Il y a là comme un paradoxe. Un président non soumis à la tentation de la réélection aurait les coudées franches pour procéder aux «réformes nécessaires», à la fois attendues par les Français et redoutés par les mêmes, puisque les dirigeants n’ont pas eu le «courage» de les réaliser.
Il est vrai qu’il s’agit de réformes qui remettent généralement en cause des acquis sociaux et qui sont synonymes de régression pour beaucoup. Dès lors, on comprend mieux qu’il soit préférable d’être exempté d’un futur jugement du suffrage universel pour emprunter ce chemin.
L’argument peut porter dans la primaire interne à la droite. Juppé, qui a d’ores et déjà donné un tour très libéral à son programme, pourra alors faire valoir sa capacité à le mettre en oeuvre en l’absence de futures arrières-pensées électorales.
Inversement, il peut desservir le candidat de la droite dans la compétition présidentielle elle-même. Ceux des électeurs qui craignent ces douloureuses réformes qui sont censées nous apporter le salut économique auront quelques raisons supplémentaires de se détourner de Juppé.
Eternelle ivresse du pouvoir
La thèse d’un président totalement libre par rapport aux électeurs en cas de mandat unique peut, au demeurant, être lue d’une manière plus inquiétante.
L’ivresse du pouvoir est consubstantielle à son exercice. Le sentiment de toute-puissance qu’offre la Ve République à son président risque d’être exacerbé par l’accomplissement d’un mandat unique.
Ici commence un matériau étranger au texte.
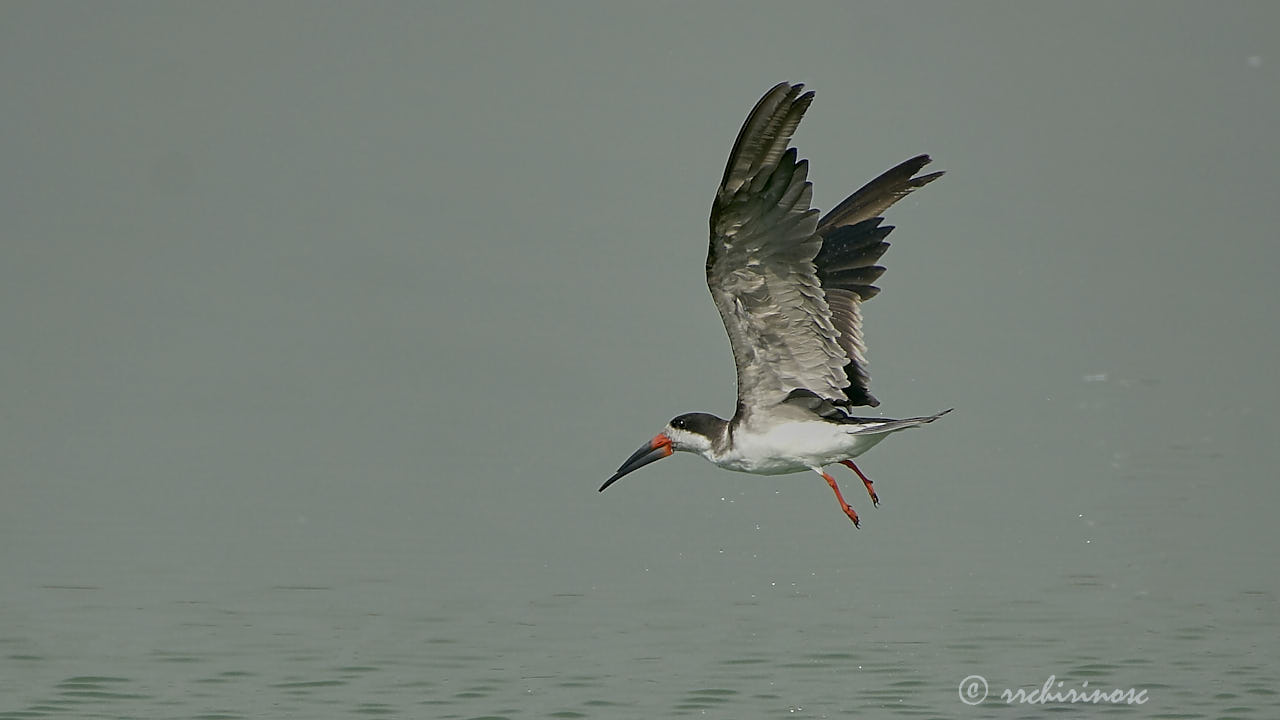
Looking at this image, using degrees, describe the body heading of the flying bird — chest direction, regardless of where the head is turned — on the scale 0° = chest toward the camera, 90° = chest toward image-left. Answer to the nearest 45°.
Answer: approximately 90°
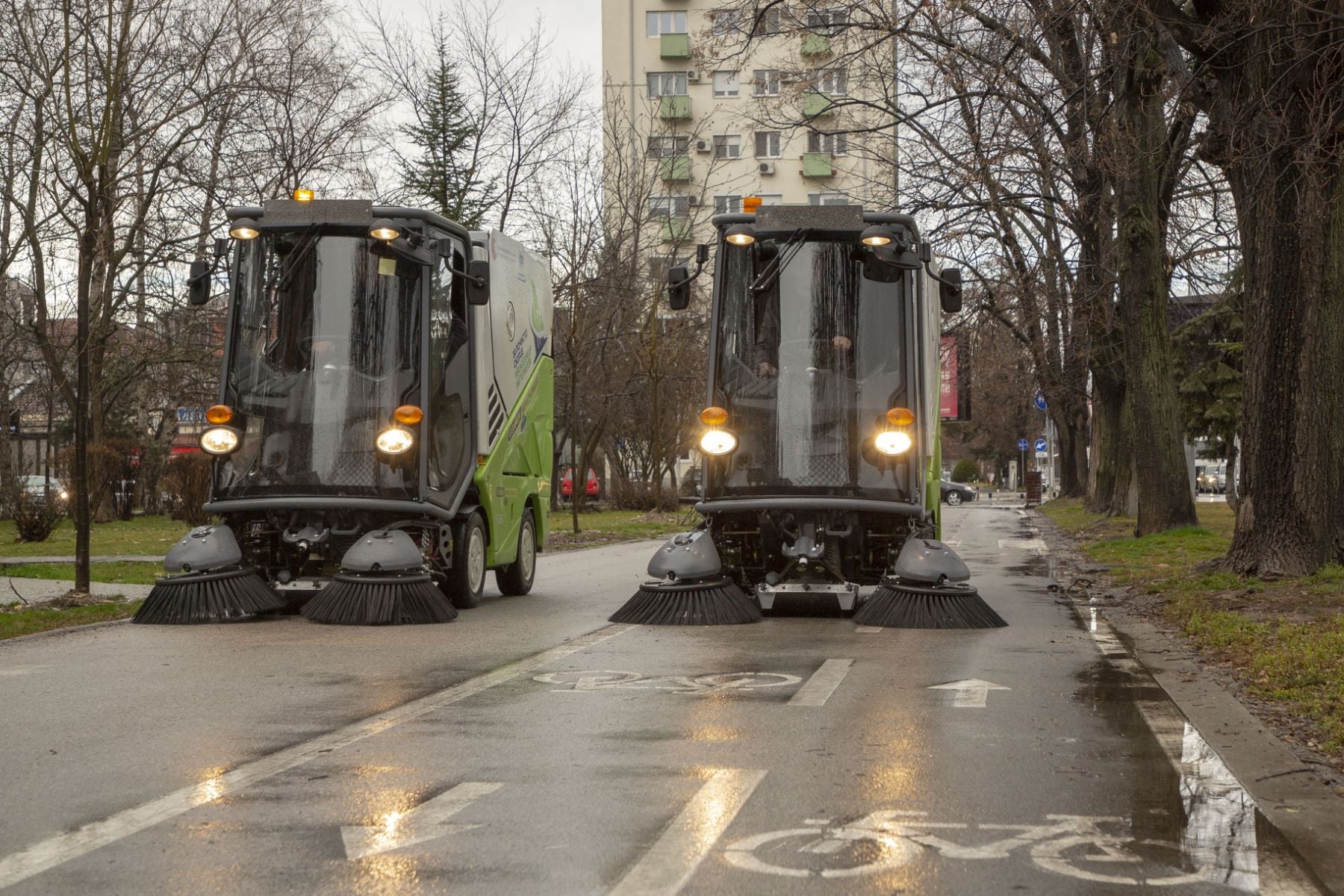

En cinq années, le chef de l’Etat se sentirait investi de la mission sacrée de sauver le pays, guidé par ses propres lumières.
Or, s’il convient de faire crédit à Juppé d’avoir mûri à l’épreuve de sa brillante mais chaotique carrière politique, il n’est pas certain que son tempérament a profondément changé. Il est à craindre que, du haut de l’Elysée, son vieux complexe de supériorité revienne en force.
Celui qui était surnommé «Amstrad» au temps des premiers ordinateurs est doté d’une vive intelligence qui le ne prédispose pas immédiatement à l’écoute du commun des mortels. Une telle caractéristique est de nature à effrayer certains électeurs.
Voilà pourquoi la perspective de laisser carte blanche à un chef d’Etat pour «réformer» le pays sans qu’il ne se soucie de comptes à rendre aux électeurs devrait susciter des réactions contrastées.
Dans la dernière période, ces mêmes électeurs ont plutôt eu comme réflexe d’affaiblir les gouvernants par le jeu d’alternances successives et répétées. Atteints comme ils le sont par la crise et plus que dubitatifs quant aux remèdes généralement préconisés pour la surmonter, il n’est pas dit qu’ils attendent impatiemment un sauveur suprême.